Sin un diagnóstico adecuado, que conlleve un cambio radical en las propuestas económicas ofrecidas por los ejecutivos actual y anterior, el consenso no tiene ningún sentido, y los ciudadanos deberíamos rechazarlo. Al final los efectos de medidas de política económica deberían recaer en aquellos que nos han llevado a un callejón sin salida, los banqueros patrios y los acreedores que asumieron riesgos excesivos.

A perro flaco todo son pulgas

Hay algo que está pasando desapercibido para la mayoría de analistas y economistas de postín de nuestro país, y que va a complicar de manera notoria la situación de nuestra economía. Estados Unidos va a entrar en recesión en el segundo semestre de este año, y por ende la economía global. En las últimas semanas todos los mercados financieros de riesgo están cayendo (las bolsas occidentales y emergentes, las materias primas, mercados de crédito…) y no se debe ni a Grecia, ni a España, ni a nada que se le parezca

Durante casi dos años, las intervenciones masivas de los bancos centrales han permitido en varias ocasiones que Estados Unidos, y, por ende, la economía global, bordeara la recesión económica sin entrar en ella. Sin embargo, los fundamentos económicos son muy débiles, y Occidente, salvo Alemania y Japón, se encuentra sumido en una profunda crisis de deuda privada, que no podrá pagar. El coste de estas intervenciones monetarias ha sido muy elevado: se ha formado la mayor burbuja de la historia, el “carry trade” del dólar, que ya ha empezado a deshacerse. Por lo tanto, es hora de actuar, plantear un diagnóstico diferente y realista de nuestra economía, y a continuación ofrecer las recetas.

Primero, el diagnóstico.

España presenta una brutal crisis de deuda privada. La deuda de las familias, empresas, y entidades financieras supera el 320% del PIB, y el precio del colateral que soportaba la mayor parte de la misma se ha desplomando. La banca española, que de manera irresponsable concedió dicha deuda, es insolvente.

Como consecuencia los sectores privados están en una profunda recesión económica. Las familias disminuyen el consumo y recuperan ahorro, las empresas no financieras no invierten, destruyen capital ya instalado, y despiden a trabajadores. Las entidades financieras cortan el grifo del crédito, en un contexto de incremento de la mora, y tratan de recapitalizarse a costa de los contribuyentes.

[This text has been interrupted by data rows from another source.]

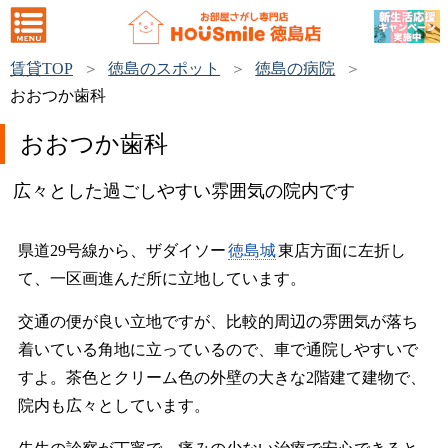
賃貸TOP
徳島のスポット
徳島の病院
おおつか歯科
おおつか歯科
広々とした過ごしやすい雰囲気の院内です
県道29号線から、ザダイソー
徳島城
東店方面に左折し
て、一区画進んだ所に立地しています。
交通の便が良い立地ですが、比較的周辺の雰囲気が落ち
着いている角地に立っているので、車で通院しやすいで
すよ。茶色とクリーム色の外壁の大きな2階建て建物で、
院内も広々としています。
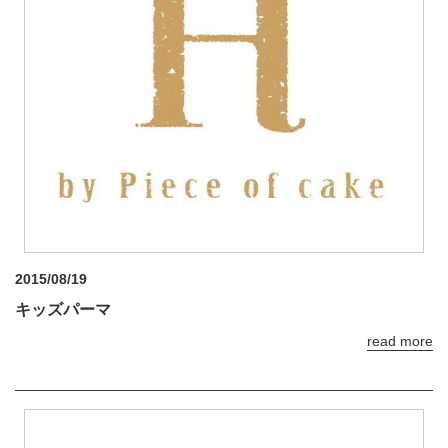
2015/08/19
キッズパーマ
read more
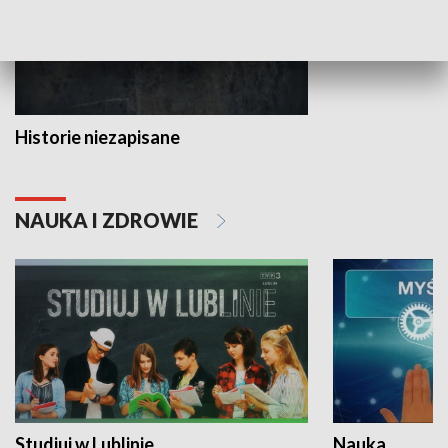
Historie niezapisane
NAUKA I ZDROWIE
Studiuj w Lublinie
Nauka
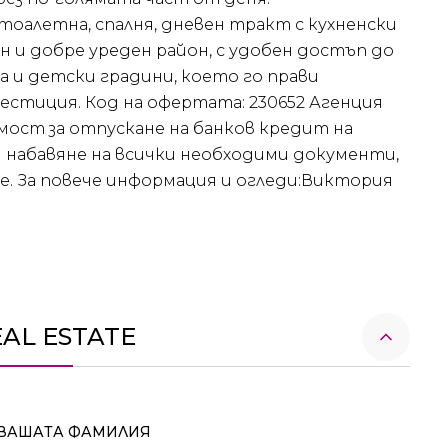
тоалетна, спалня, дневен тракт с кухненски
н и добре уреден район, с удобен достъп до
 и детски градини, което го прави
вестиция. Код на офертата: 230652 Агенция
ост за отпускане на банков кредит на
и набавяне на всички необходими документи,
е. За повече информация и огледи:Виктория
EAL ESTATE
ВАШАТА ФАМИЛИЯ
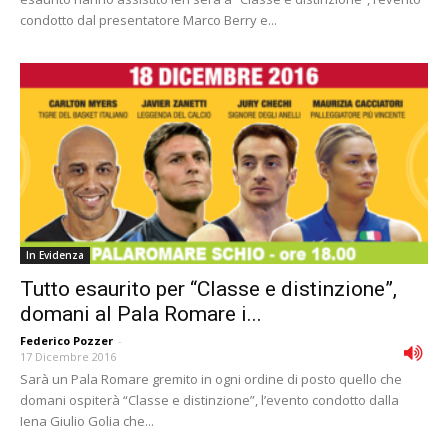
condotto dal presentatore Marco Berry e...
In Evidenza
Tutto esaurito per “Classe e distinzione”,
domani al Pala Romare i...
Federico Pozzer
-
17 Dicembre 2016
Sarà un Pala Romare gremito in ogni ordine di posto quello che
domani ospiterà “Classe e distinzione”, l’evento condotto dalla
Iena Giulio Golia che...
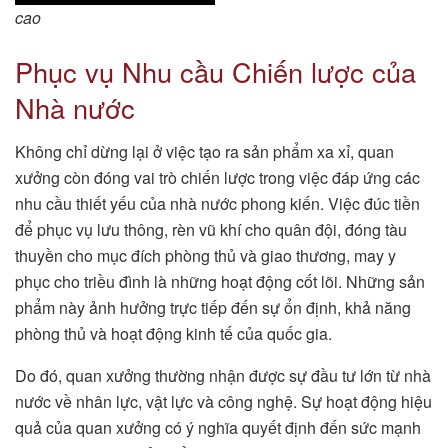
cao
Phục vụ Nhu cầu Chiến lược của
Nhà nước
Không chỉ dừng lại ở việc tạo ra sản phẩm xa xỉ, quan
xưởng còn đóng vai trò chiến lược trong việc đáp ứng các
nhu cầu thiết yếu của nhà nước phong kiến. Việc đúc tiền
để phục vụ lưu thông, rèn vũ khí cho quân đội, đóng tàu
thuyền cho mục đích phòng thủ và giao thương, may y
phục cho triều đình là những hoạt động cốt lõi. Những sản
phẩm này ảnh hưởng trực tiếp đến sự ổn định, khả năng
phòng thủ và hoạt động kinh tế của quốc gia.
Do đó, quan xưởng thường nhận được sự đầu tư lớn từ nhà
nước về nhân lực, vật lực và công nghệ. Sự hoạt động hiệu
quả của quan xưởng có ý nghĩa quyết định đến sức mạnh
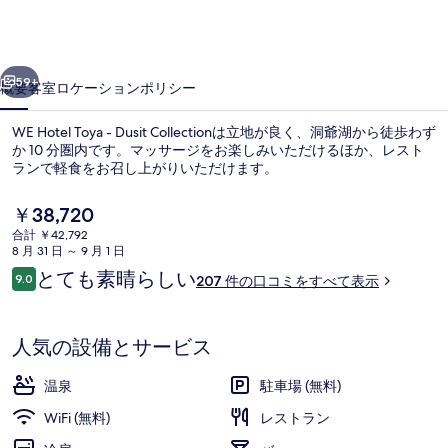
Collection
の
写
前へ
次へ
59+
概要
客室
ロケーション
ポリシー
真
ギ
WE Hotel Toya - Dusit Collectionは立地が良く、洞爺湖から徒歩わず
か 10 分圏内です。マッサージをお楽しみいただけるほか、レスト
ャ
ランで軽食をお召し上がりいただけます。
ラ
現
￥38,720
リ
在
合計 ￥42,792
の
ー
8 月 31 日 ～ 9 月 1 日
料
口
とても素晴らしい
9.0
207 件の口コミをすべて表示
金
10段階中9.0
コ
大浴場
は
ミ
￥38,720
で
人気の設備とサービス
す
温泉
駐車場 (無料)
WiFi (無料)
レストラン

Como señala Richard Koo, economista jefe de Nomura, España se encuentra, junto a Reino Unido y Estados Unidos, al comienzo de una recesión de balances. Cuando colapsan los precios de los activos que alimentaron una burbuja, el sector privado presenta un exceso de pasivos y se ve forzado a reducir la deuda. En este contexto la política monetaria es ineficiente y la política fiscal se convierte en la única herramienta para mantener la demanda.

En un país como España, con una desastrosa política impositiva, donde sólo pagan impuestos las clases medias, la recesión de balances hunde los ingresos fiscales aumenta el déficit público e incrementa la deuda del Estado. La relación causa-efecto es del sector privado al público, y no al revés.

Segundo, las propuestas

El problema más grave de la economía española, como venimos advirtiendo insistentemente en este blog es la insolvencia de nuestro sistema bancario. Asúmanlo ya, porque el mercado nos ataca por este flanco. Frente a las chapuzas y el papel mojado en que se han convertido las reformas del sector financiero tanto del actual gobierno, ya van dos en tres meses, como del anterior ejecutivo, con los despropósitos de fusiones frías, los préstamos cocos y demás alquimias, hay que ser radical.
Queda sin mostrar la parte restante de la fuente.